Given entries:
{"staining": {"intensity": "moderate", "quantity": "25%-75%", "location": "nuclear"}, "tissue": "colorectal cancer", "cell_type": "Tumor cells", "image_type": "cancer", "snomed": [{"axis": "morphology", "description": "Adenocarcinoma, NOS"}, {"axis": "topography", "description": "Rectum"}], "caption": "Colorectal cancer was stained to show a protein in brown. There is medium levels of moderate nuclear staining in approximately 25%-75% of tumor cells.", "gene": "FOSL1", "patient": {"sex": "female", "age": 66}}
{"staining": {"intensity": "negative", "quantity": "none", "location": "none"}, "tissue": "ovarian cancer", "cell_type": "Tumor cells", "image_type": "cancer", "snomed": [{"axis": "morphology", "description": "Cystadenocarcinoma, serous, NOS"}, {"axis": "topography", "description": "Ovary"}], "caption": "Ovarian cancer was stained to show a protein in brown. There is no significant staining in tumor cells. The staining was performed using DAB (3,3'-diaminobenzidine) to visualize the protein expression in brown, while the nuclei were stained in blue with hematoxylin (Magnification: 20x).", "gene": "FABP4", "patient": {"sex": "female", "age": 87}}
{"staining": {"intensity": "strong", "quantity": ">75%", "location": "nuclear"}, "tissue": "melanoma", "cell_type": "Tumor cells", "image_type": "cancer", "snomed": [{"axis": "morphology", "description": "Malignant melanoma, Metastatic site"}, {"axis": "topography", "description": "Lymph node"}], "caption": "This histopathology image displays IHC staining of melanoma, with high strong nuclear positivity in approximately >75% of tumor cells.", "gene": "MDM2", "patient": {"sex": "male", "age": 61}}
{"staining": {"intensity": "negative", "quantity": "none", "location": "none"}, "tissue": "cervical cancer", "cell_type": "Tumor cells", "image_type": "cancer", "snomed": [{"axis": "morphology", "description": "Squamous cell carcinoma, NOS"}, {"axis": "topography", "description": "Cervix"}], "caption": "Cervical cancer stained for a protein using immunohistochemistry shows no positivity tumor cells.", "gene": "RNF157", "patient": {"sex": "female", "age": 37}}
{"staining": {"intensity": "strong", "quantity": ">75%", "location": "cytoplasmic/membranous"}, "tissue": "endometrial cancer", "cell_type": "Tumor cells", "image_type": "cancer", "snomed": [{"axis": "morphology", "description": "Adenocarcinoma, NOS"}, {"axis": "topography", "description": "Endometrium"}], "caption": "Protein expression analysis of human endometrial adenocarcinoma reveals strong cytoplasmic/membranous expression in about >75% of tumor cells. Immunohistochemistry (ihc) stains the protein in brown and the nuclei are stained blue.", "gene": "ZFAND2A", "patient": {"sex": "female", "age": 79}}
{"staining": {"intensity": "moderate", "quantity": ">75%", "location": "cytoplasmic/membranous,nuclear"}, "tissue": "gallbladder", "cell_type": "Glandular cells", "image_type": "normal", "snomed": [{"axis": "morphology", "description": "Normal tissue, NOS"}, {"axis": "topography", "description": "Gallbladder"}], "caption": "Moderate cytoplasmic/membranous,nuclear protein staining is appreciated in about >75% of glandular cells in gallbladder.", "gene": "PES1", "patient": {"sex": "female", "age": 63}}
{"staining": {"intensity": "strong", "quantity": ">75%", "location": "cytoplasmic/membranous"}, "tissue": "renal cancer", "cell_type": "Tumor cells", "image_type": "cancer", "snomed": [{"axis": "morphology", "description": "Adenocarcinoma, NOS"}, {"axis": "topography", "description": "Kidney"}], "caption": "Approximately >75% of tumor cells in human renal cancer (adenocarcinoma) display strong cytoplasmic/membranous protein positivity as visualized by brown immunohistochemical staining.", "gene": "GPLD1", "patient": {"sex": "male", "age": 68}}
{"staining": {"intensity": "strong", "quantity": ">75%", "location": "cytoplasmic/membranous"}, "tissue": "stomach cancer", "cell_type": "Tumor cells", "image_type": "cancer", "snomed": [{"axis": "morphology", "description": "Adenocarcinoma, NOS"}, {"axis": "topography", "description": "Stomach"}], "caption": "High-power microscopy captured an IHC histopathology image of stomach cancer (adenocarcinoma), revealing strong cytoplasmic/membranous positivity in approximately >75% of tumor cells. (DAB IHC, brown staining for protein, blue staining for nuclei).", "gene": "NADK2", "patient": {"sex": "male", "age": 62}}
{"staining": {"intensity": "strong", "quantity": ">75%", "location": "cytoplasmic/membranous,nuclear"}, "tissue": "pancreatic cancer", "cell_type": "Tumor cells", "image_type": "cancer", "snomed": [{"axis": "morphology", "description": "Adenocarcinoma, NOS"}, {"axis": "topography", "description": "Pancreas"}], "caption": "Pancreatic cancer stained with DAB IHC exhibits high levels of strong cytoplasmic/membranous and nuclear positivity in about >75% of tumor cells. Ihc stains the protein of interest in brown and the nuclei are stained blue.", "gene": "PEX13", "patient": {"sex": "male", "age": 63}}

Task brief: Print exactly the lines from the beginning of the entries through the line with "histopathology image displays". Output nothing more.

Response to the task:
{"staining": {"intensity": "moderate", "quantity": "25%-75%", "location": "nuclear"}, "tissue": "colorectal cancer", "cell_type": "Tumor cells", "image_type": "cancer", "snomed": [{"axis": "morphology", "description": "Adenocarcinoma, NOS"}, {"axis": "topography", "description": "Rectum"}], "caption": "Colorectal cancer was stained to show a protein in brown. There is medium levels of moderate nuclear staining in approximately 25%-75% of tumor cells.", "gene": "FOSL1", "patient": {"sex": "female", "age": 66}}
{"staining": {"intensity": "negative", "quantity": "none", "location": "none"}, "tissue": "ovarian cancer", "cell_type": "Tumor cells", "image_type": "cancer", "snomed": [{"axis": "morphology", "description": "Cystadenocarcinoma, serous, NOS"}, {"axis": "topography", "description": "Ovary"}], "caption": "Ovarian cancer was stained to show a protein in brown. There is no significant staining in tumor cells. The staining was performed using DAB (3,3'-diaminobenzidine) to visualize the protein expression in brown, while the nuclei were stained in blue with hematoxylin (Magnification: 20x).", "gene": "FABP4", "patient": {"sex": "female", "age": 87}}
{"staining": {"intensity": "strong", "quantity": ">75%", "location": "nuclear"}, "tissue": "melanoma", "cell_type": "Tumor cells", "image_type": "cancer", "snomed": [{"axis": "morphology", "description": "Malignant melanoma, Metastatic site"}, {"axis": "topography", "description": "Lymph node"}], "caption": "This histopathology image displays IHC staining of melanoma, with high strong nuclear positivity in approximately >75% of tumor cells.", "gene": "MDM2", "patient": {"sex": "male", "age": 61}}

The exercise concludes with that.